## Consigne 1:
Recopiez tels quels les enregistrements, depuis leur début jusqu'à la ligne contenant « 33: (372, 317) », celle-ci comprise. Ne reproduisez pas les images dans votre réponse.

━━ Texte de l'exercice ━━

C’est sur la personne de cet ancien ministre des Affaires étrangères, et sous Ben Bella, et sous Boumediene qui le maintient à sa place –preuve de sa capacité à manœuvrer en eaux troubles- que les généraux portent leurs suffrages pour succéder à Liamine Zeroual, en 1999. Ayant longtemps disparu des radars de la politique algérienne, Bouteflika est tout à la fois homme de paille des généraux qu’arbitre de leurs conflits, de leurs affaires et de leurs trafics. Une fois les maquis islamistes très largement affaiblis, il réussit ainsi à négocier une sortie de conflit avec la « loi de concorde » votée en 1999 qui amnistie largement les bourreaux des deux camps. Mais c’est la répression du second « printemps berbère » de 2001 et son cap clairement libéral, en matière économique, qui décide l’armée et les différentes fractions de la bourgeoisie algérienne de le laisser au pouvoir, et ce pour longtemps.

Sous ses vingt années de présidence, « l’ouverture » avec laquelle il renoue se produit sur le plan économique et elle est soutenue par les tendances haussières des hydrocarbures dans les années 2000 et d’importants investissements auxquels Sonatrach associe les multinationales du secteur. Alors, certes, tout au long du mandat de Bouteflika, plusieurs conflits éclatent, remettant en cause sa politique : en 2001, en Kabylie, puis en 2003 dans le secteur pétrolier, en 2011 dans la jeunesse et une partie du salariat, en 2015 dans l’Education et en 2016 et 2017, sur fond d’aggravation de la situation économique, dans plusieurs secteurs. Mais si ces mouvements sont toujours restés fragmentés, Bouteflika et ceux qui gouvernent réellement derrière lui ont toujours pu compter sur le triple soutien de l’armée, de la bureaucratie syndicale de l’UGTA et du patronat, constitué en Forum des Chefs d’Entreprises, réactualisant ainsi le bloc social ayant sous-tendu les règnes de Boumediene et, surtout, de Chadli, mais aussi et surtout un bloc social structuré par une alliance très large, allant du centre-gauche aux forces islamistes, de soutien et de participation à l’exécutif. Face à la contestation, enfin, tout en jouant la carte du clientélisme et d’une politique ciblée de redistribution de la rente pétrolière, le pouvoir a toujours brandi le spectre de la « Décennie noire », née sur fond de contestation sociale et de fractures politiques, et, après 2011, la façon dont « les printemps arabes » ont débouché sur des scénarios chaotiques, à l’instar de ce qui se joue actuellement en Libye ou en Syrie : soit un Etat algérien fort, et quand bien même vous pensez qu’il est corrompu et que vous contestez sa politique libérale et ses conséquences en termes de chômage et d’absence de perspectives pour la jeunesse, soit le retour aux troubles des années 1990.

━━━
━━ Enregistrements fournis ━━

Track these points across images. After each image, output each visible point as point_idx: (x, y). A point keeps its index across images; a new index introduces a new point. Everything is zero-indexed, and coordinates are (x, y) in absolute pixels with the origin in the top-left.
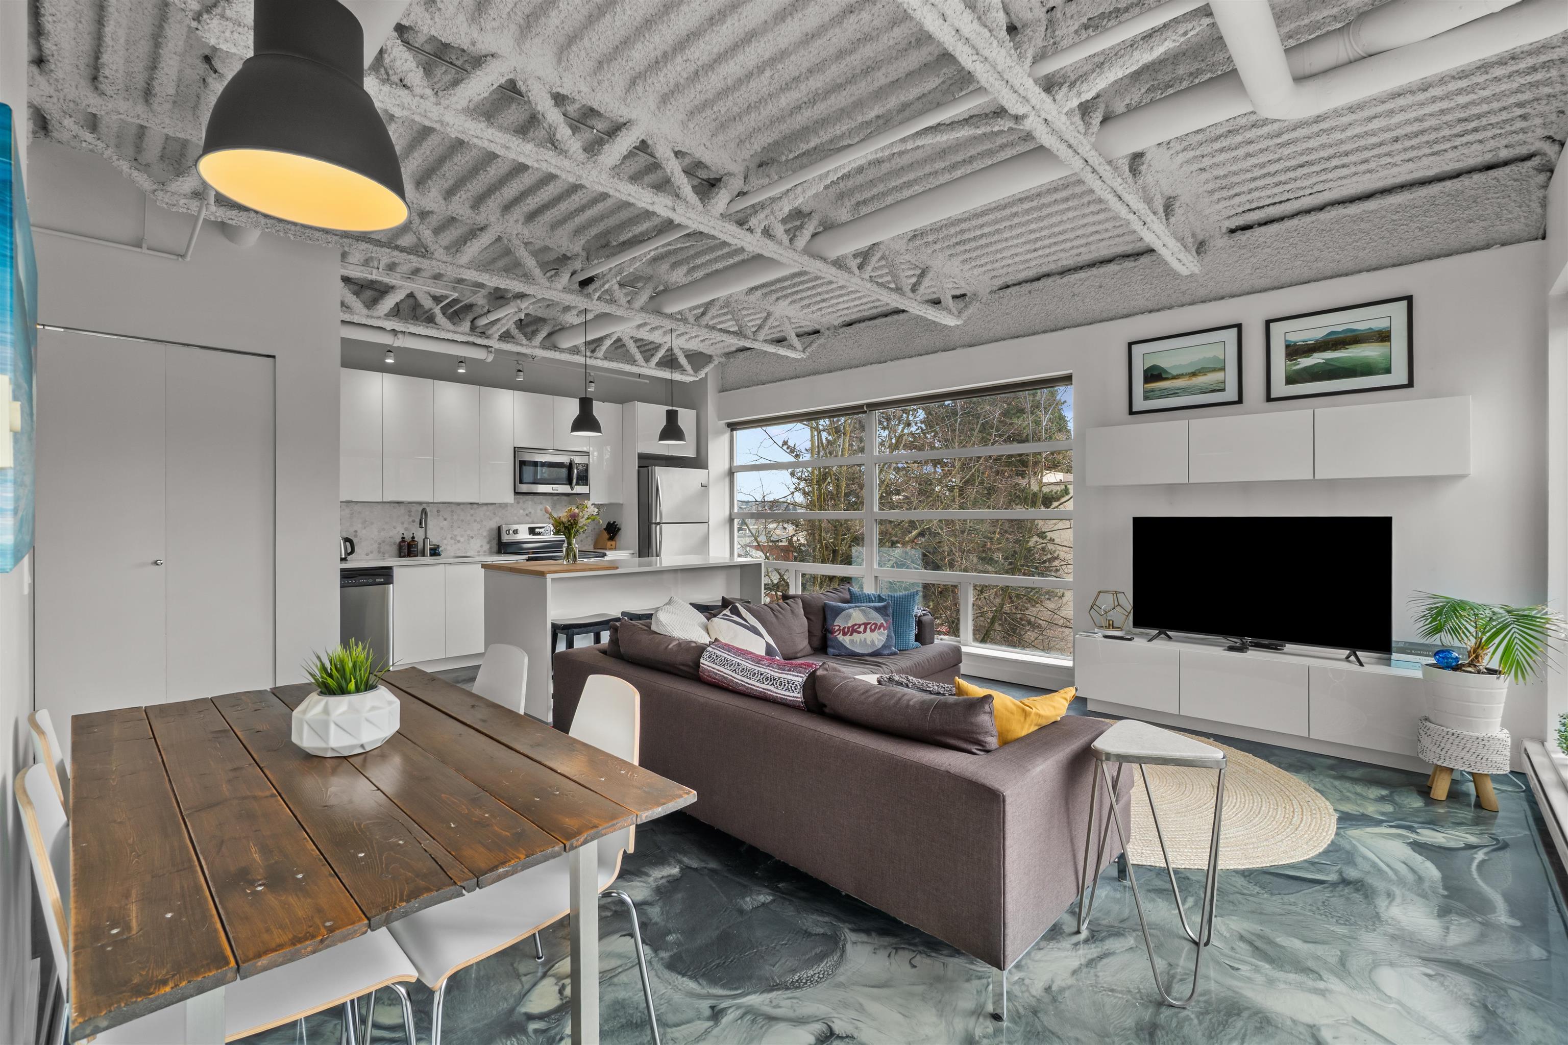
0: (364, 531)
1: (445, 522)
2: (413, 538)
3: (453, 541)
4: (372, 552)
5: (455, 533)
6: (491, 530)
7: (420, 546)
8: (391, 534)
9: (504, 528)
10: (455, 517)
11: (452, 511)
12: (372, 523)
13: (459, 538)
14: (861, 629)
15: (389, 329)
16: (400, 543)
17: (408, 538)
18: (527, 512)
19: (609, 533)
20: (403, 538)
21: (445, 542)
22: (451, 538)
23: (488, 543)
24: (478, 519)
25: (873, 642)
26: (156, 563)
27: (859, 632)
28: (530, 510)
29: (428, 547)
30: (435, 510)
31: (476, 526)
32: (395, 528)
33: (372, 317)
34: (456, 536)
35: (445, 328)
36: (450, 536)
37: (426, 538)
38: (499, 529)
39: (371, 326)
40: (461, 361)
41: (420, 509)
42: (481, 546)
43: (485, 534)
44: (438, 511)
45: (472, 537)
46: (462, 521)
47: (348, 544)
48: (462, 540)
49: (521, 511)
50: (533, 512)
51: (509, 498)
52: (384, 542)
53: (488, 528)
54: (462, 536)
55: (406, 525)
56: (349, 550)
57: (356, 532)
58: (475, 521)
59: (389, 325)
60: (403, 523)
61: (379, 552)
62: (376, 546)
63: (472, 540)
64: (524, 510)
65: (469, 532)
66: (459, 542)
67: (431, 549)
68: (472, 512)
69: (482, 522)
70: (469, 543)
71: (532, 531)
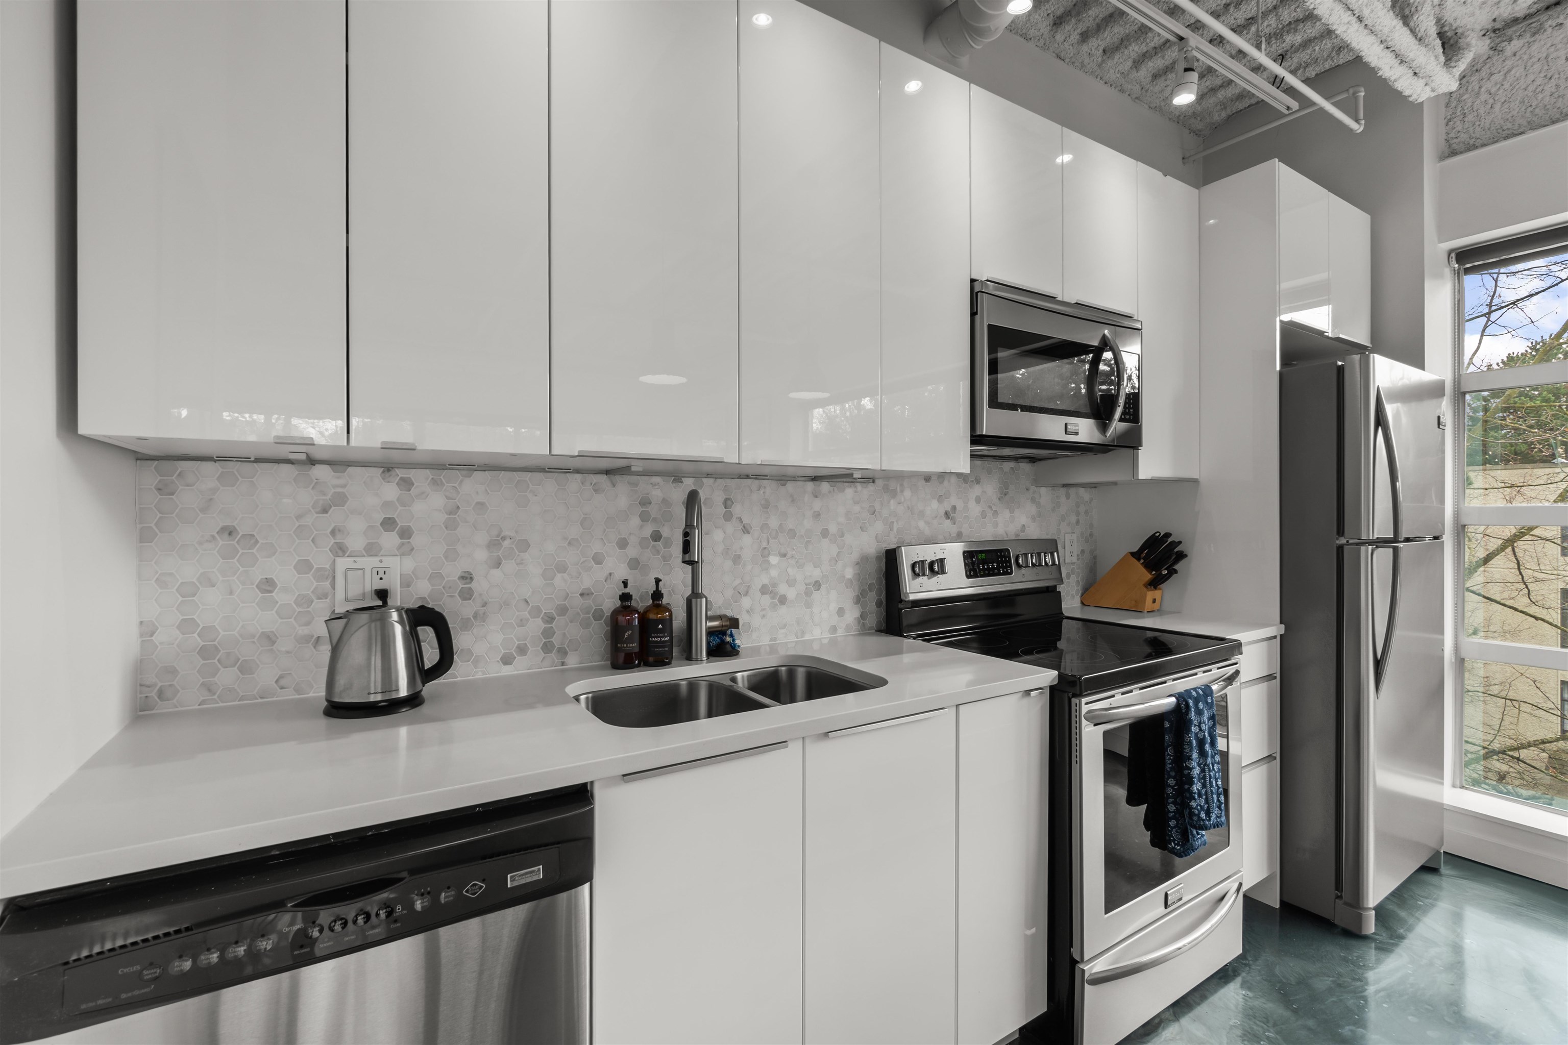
0: (496, 574)
1: (747, 540)
2: (657, 595)
3: (766, 600)
4: (522, 650)
5: (774, 572)
6: (863, 561)
7: (679, 620)
8: (587, 582)
9: (907, 557)
10: (774, 522)
11: (766, 506)
12: (524, 545)
13: (783, 589)
16: (615, 613)
17: (641, 602)
18: (947, 506)
19: (1149, 566)
20: (625, 597)
21: (746, 602)
22: (763, 590)
23: (858, 600)
24: (833, 529)
28: (953, 500)
29: (703, 626)
31: (828, 549)
32: (598, 559)
34: (775, 581)
37: (695, 595)
38: (891, 558)
41: (679, 495)
42: (841, 612)
43: (849, 573)
44: (727, 503)
45: (817, 585)
46: (792, 533)
47: (427, 634)
48: (791, 594)
49: (935, 504)
50: (960, 505)
52: (563, 610)
53: (855, 556)
54: (791, 583)
55: (632, 551)
56: (431, 656)
57: (467, 577)
58: (825, 533)
60: (623, 544)
61: (547, 648)
62: (537, 625)
63: (816, 595)
64: (940, 499)
65: (808, 569)
66: (783, 600)
67: (711, 633)
68: (817, 505)
69: (842, 535)
70: (809, 605)
71: (974, 562)
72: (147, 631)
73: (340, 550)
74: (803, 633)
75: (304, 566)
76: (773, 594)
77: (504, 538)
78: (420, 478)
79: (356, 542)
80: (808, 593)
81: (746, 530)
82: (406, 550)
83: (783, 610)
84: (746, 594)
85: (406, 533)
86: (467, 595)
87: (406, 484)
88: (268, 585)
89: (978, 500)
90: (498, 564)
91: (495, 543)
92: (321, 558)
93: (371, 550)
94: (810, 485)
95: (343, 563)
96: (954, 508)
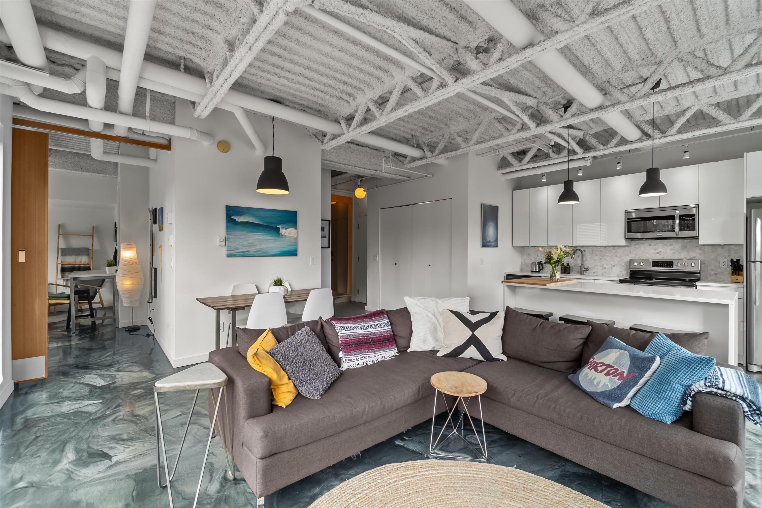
1: (597, 257)
2: (568, 264)
3: (601, 268)
6: (626, 261)
10: (603, 254)
11: (601, 251)
13: (605, 266)
14: (600, 369)
15: (531, 168)
18: (657, 251)
22: (600, 266)
23: (626, 270)
24: (618, 255)
25: (599, 383)
26: (429, 265)
27: (596, 370)
28: (660, 250)
31: (617, 259)
33: (521, 166)
34: (603, 264)
35: (555, 158)
37: (582, 265)
38: (630, 261)
39: (524, 169)
40: (580, 169)
42: (621, 272)
43: (623, 264)
44: (591, 251)
45: (614, 266)
46: (608, 256)
47: (540, 265)
48: (607, 267)
49: (652, 251)
50: (663, 251)
51: (623, 242)
54: (607, 265)
58: (616, 256)
59: (531, 166)
63: (613, 268)
64: (655, 250)
65: (612, 263)
66: (605, 268)
69: (621, 257)
71: (656, 264)
72: (522, 263)
73: (538, 256)
74: (610, 275)
75: (534, 258)
76: (603, 266)
79: (539, 255)
80: (612, 267)
81: (597, 255)
84: (596, 266)
87: (545, 249)
88: (531, 260)
89: (671, 249)
92: (536, 257)
93: (541, 256)
96: (661, 252)
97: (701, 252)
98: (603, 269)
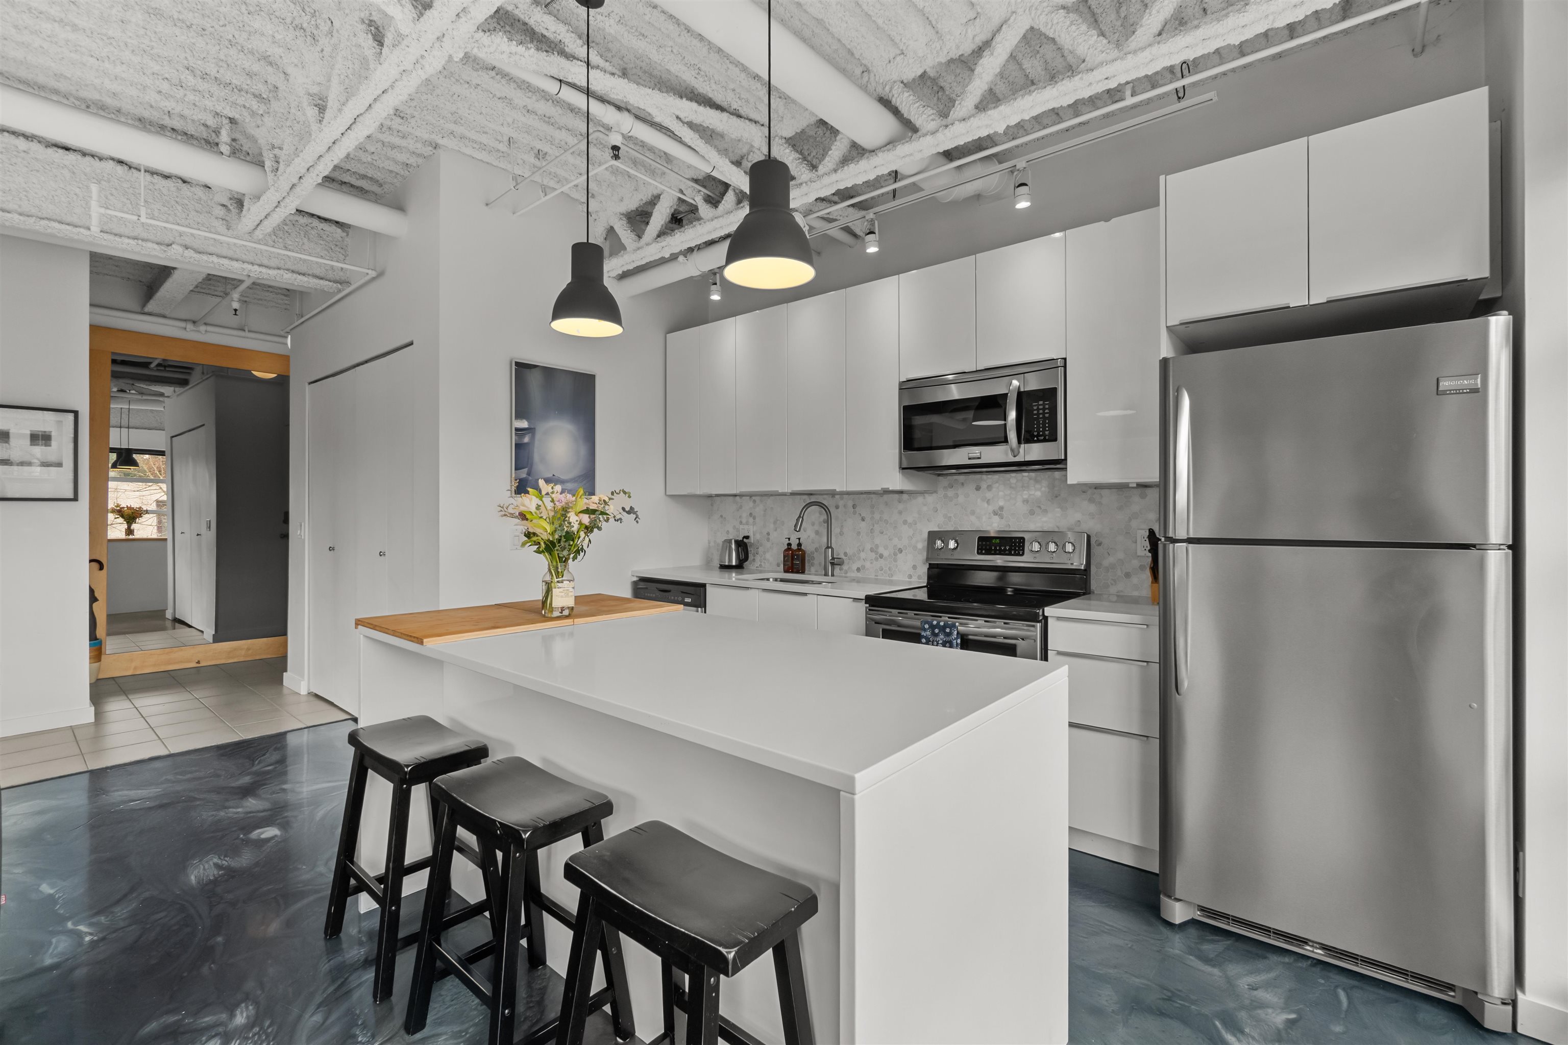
1: (863, 524)
2: (799, 545)
3: (873, 555)
5: (877, 541)
10: (877, 516)
11: (872, 507)
13: (881, 550)
18: (995, 506)
20: (789, 544)
21: (863, 555)
22: (872, 550)
23: (925, 562)
24: (910, 520)
28: (1001, 502)
30: (850, 504)
31: (907, 531)
33: (644, 251)
34: (877, 546)
36: (868, 546)
37: (828, 544)
42: (914, 567)
44: (854, 506)
45: (901, 551)
46: (886, 522)
48: (886, 554)
49: (984, 505)
50: (1007, 505)
53: (924, 536)
54: (886, 548)
55: (816, 527)
58: (905, 522)
59: (666, 249)
60: (813, 524)
63: (899, 555)
64: (989, 501)
65: (896, 541)
66: (881, 556)
68: (901, 507)
69: (916, 524)
70: (895, 561)
71: (987, 544)
72: (709, 542)
73: (741, 523)
74: (892, 576)
76: (876, 553)
77: (777, 520)
78: (757, 499)
79: (744, 521)
80: (895, 554)
81: (863, 520)
82: (754, 524)
83: (881, 561)
84: (863, 551)
85: (754, 518)
86: (768, 540)
87: (754, 501)
88: (727, 532)
90: (776, 530)
91: (775, 523)
92: (737, 524)
93: (747, 523)
94: (897, 496)
95: (741, 527)
96: (1001, 508)
97: (1092, 508)
98: (876, 559)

━━━

## Consigne 2:
Réécrivez s'il vous plaît sous forme de liste le paragraphe du texte sur Bouteflika qui commence par « C’est sur la personne de cet ancien ministre », en conservant ses faits principaux.

## Votre réponse 1:
Track these points across images. After each image, output each visible point as point_idx: (x, y). A point keeps its index across images; a new index introduces a new point. Everything is zero-indexed, and coordinates are (x, y) in absolute pixels with the origin in the top-left.
0: (364, 531)
1: (445, 522)
2: (413, 538)
3: (453, 541)
4: (372, 552)
5: (455, 533)
6: (491, 530)
7: (420, 546)
8: (391, 534)
9: (504, 528)
10: (455, 517)
11: (452, 511)
12: (372, 523)
13: (459, 538)
14: (861, 629)
15: (389, 329)
16: (400, 543)
17: (408, 538)
18: (527, 512)
19: (609, 533)
20: (403, 538)
21: (445, 542)
22: (451, 538)
23: (488, 543)
24: (478, 519)
25: (873, 642)
26: (156, 563)
27: (859, 632)
28: (530, 510)
29: (428, 547)
30: (435, 510)
31: (476, 526)
32: (395, 528)
33: (372, 317)

## Votre réponse 2:
- En 1999, les généraux choisissent Bouteflika pour succéder à Liamine Zeroual. Il a été ministre des Affaires étrangères sous Ben Bella, puis sous Boumediene, qui l'a maintenu à son poste.
- Longtemps absent de la politique algérienne, il est à la fois l'homme de paille des généraux et l'arbitre de leurs conflits, de leurs affaires et de leurs trafics.
- Les maquis islamistes étant très affaiblis, il négocie une sortie de conflit grâce à la « loi de concorde » votée en 1999. Celle-ci amnistie largement les bourreaux des deux camps.
- La répression du second « printemps berbère » de 2001 et son cap économique libéral décident l'armée et la bourgeoisie algérienne à le laisser longtemps au pouvoir.